> **Text provided**:
-- Start --
Companies with a stated goal of ensuring a safe, healthy, and high-performing workplace may be overlooking areas of risk that impact their employees and their bottom line.
Let’s make sure you haven’t overlooked safety and health issues for the women in your workplace. Just like any unmitigated risk, you’re exposing the company not only to potential regulatory violations but also hits to your workers’ comp and health insurance premiums. Here are a few impacts to think about.
Personal Protective Equipment Impacts on Women
Did you know that most personal protective equipment is designed to fit the average-sized man? A men’s PPE in a smaller size doesn’t necessarily equate to an appropriate fit on a female body. This can lead to potential injury.
Inappropriate fit may lead to PPE avoidance. If you think about it, if something’s cumbersome, you’re less likely to use it. Some women steer clear of ill-fitting PPE to avoid being noticed for production slowdowns from impairments due to improperly fitting gear.
-- End --
Dataset excerpts:
-- Start --
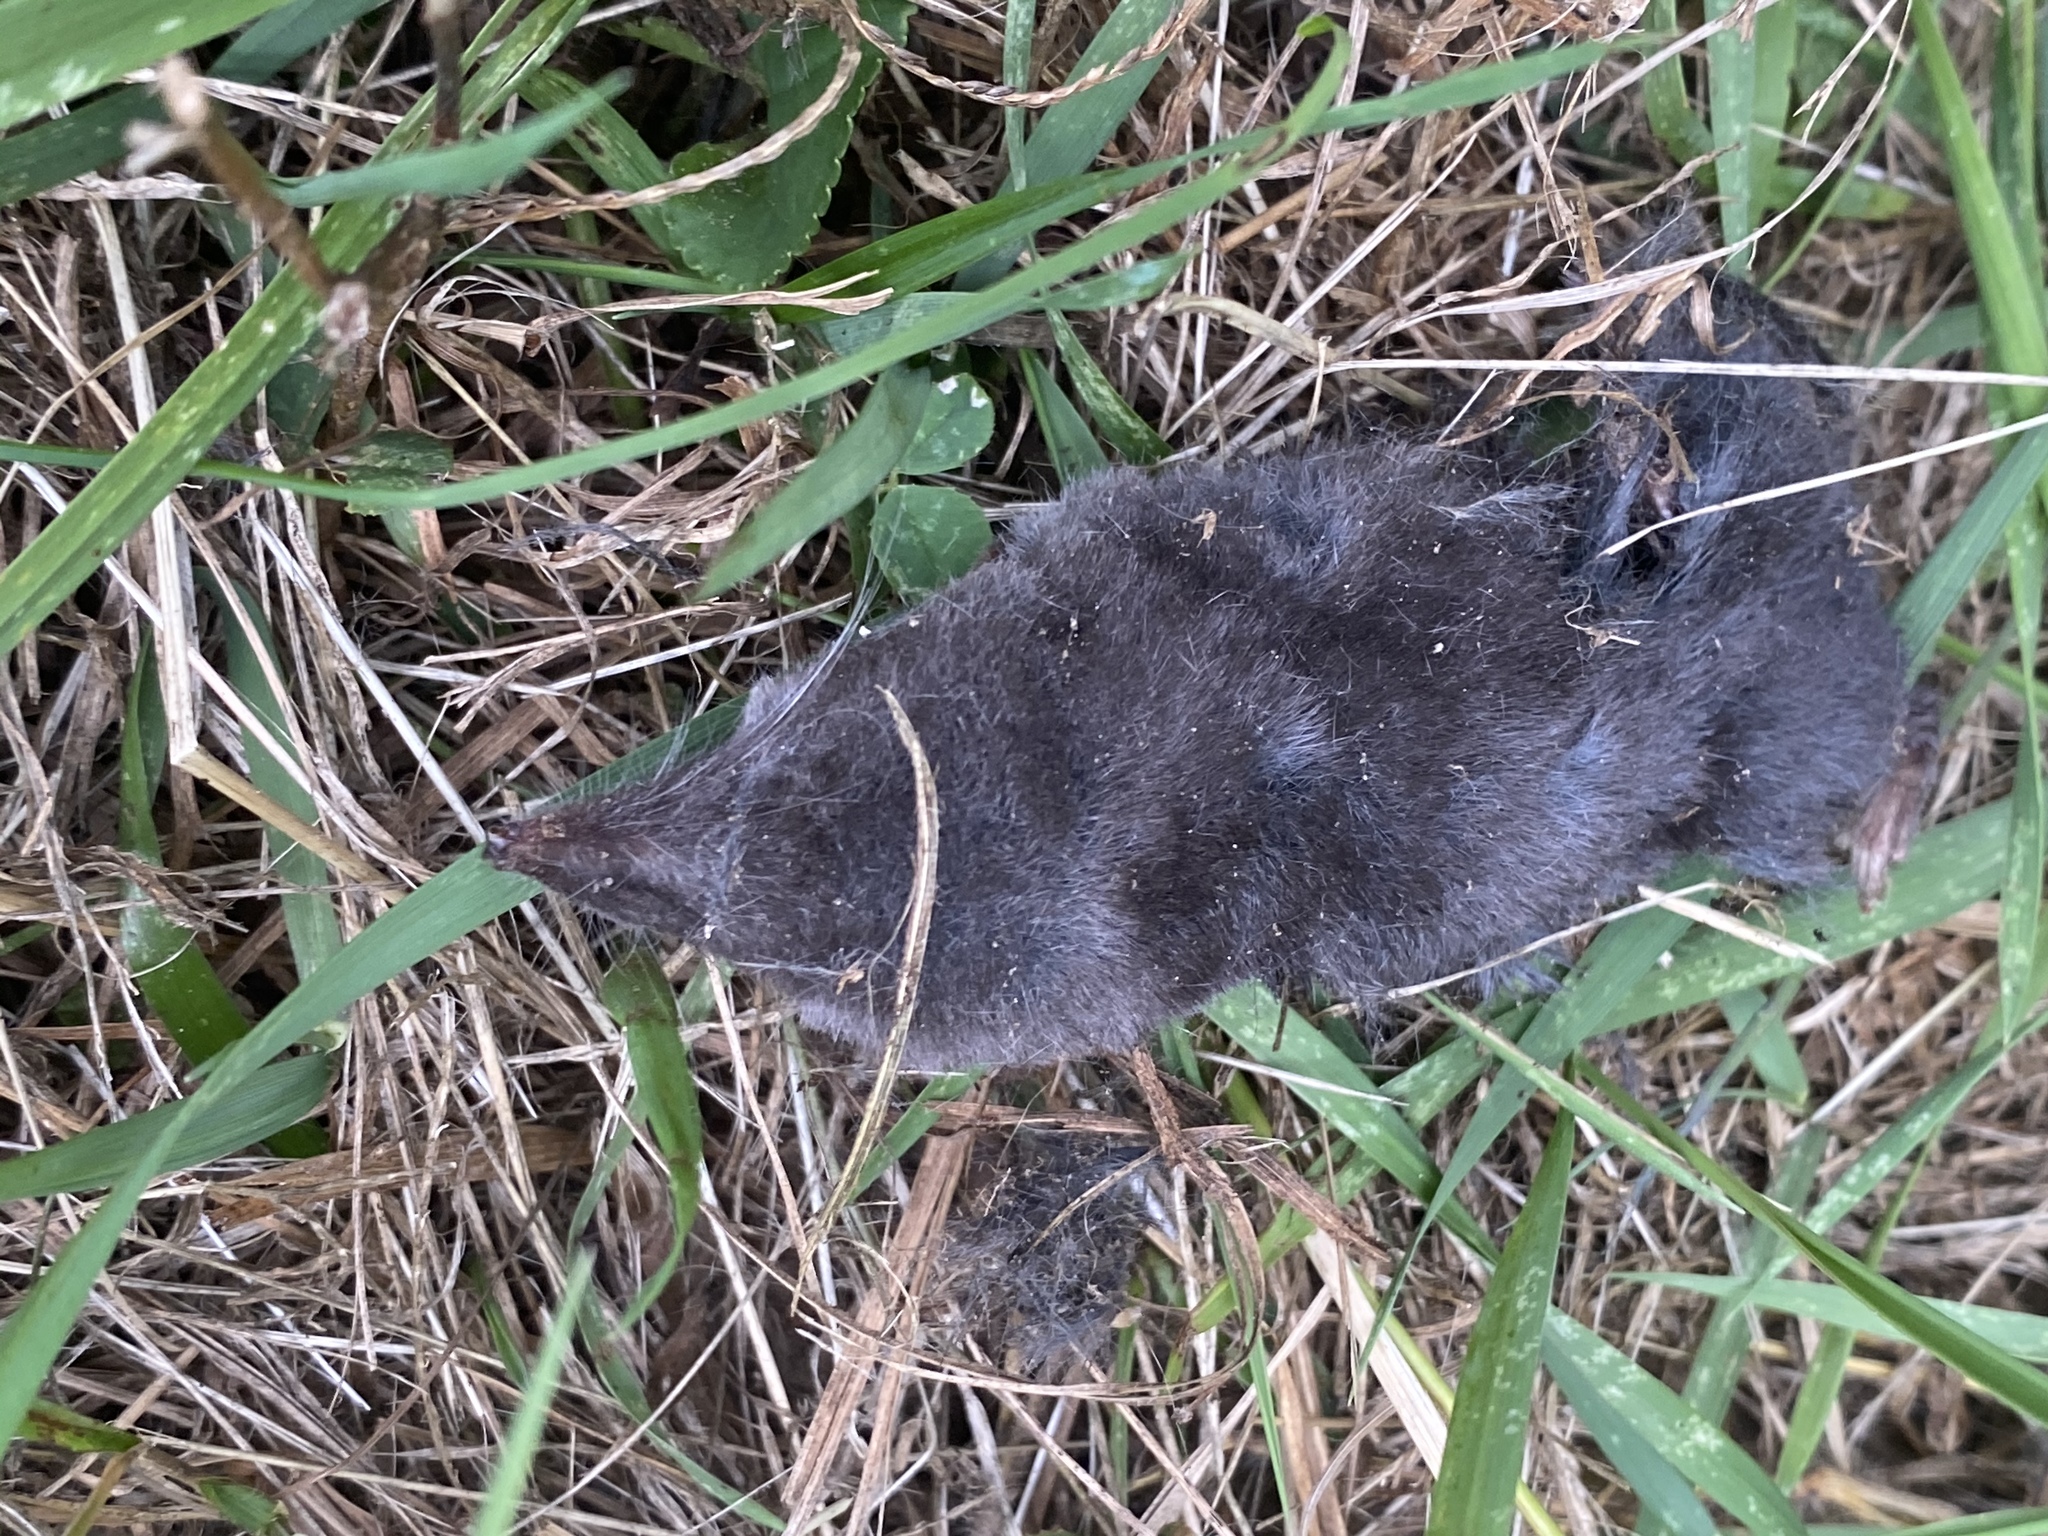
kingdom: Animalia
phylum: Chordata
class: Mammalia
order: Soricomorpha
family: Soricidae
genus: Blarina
-- End --
> **Required work**:
**A.** In the text on workplace safety for women, what body type is most personal protective equipment designed to fit?
**B.** From the workplace safety text, quote the passage that begins at the words "Personal Protective Equipment Impacts" and stops after "to potential injury.".
**C.** Continue the text on protective equipment for women in the workplace, picking up after its final sentence.
The taxonomy material is not needed for any of this work.

> **Final results**:
**A.** Most personal protective equipment is designed to fit the average-sized man.

**B.**
Personal Protective Equipment Impacts on Women
Did you know that most personal protective equipment is designed to fit the average-sized man? A men’s PPE in a smaller size doesn’t necessarily equate to an appropriate fit on a female body. This can lead to potential injury.

**C.**
Also, replacements may not be as readily available for uncommon sizes. Employers can be less likely to buy in non-bulk quantities if only a small amount of people utilize a certain size.
Ergonomics and Equipment Impacts on Women
Again, manufacturing equipment, tools, and industrial machinery are designed for the average male.
According to the Trades Union Congress, a woman’s hand is approximately 2 cm shorter than a man which can lead to uncomfortable usage and inappropriate placement on hand tools. Looking a little lower down the body, the joint angle of the knee is wider in women due to broader hips. This can cause more strain on knees in women than men in instances involving standing for long periods.
Lastly, differences in height, strength, and other physical capabilities may necessitate different types of lifting equipment, ergonomic workstations, or other adaptations.
Keep this in mind as overlooked ergonomic risks can impact your workers’ comp premiums.
Workplace Health Impacts on Women
Health impacts women can experience in the workplace are important to keep an eye on as they may impact your health insurance premiums. This makes both your CFO and anyone paying for health insurance groan.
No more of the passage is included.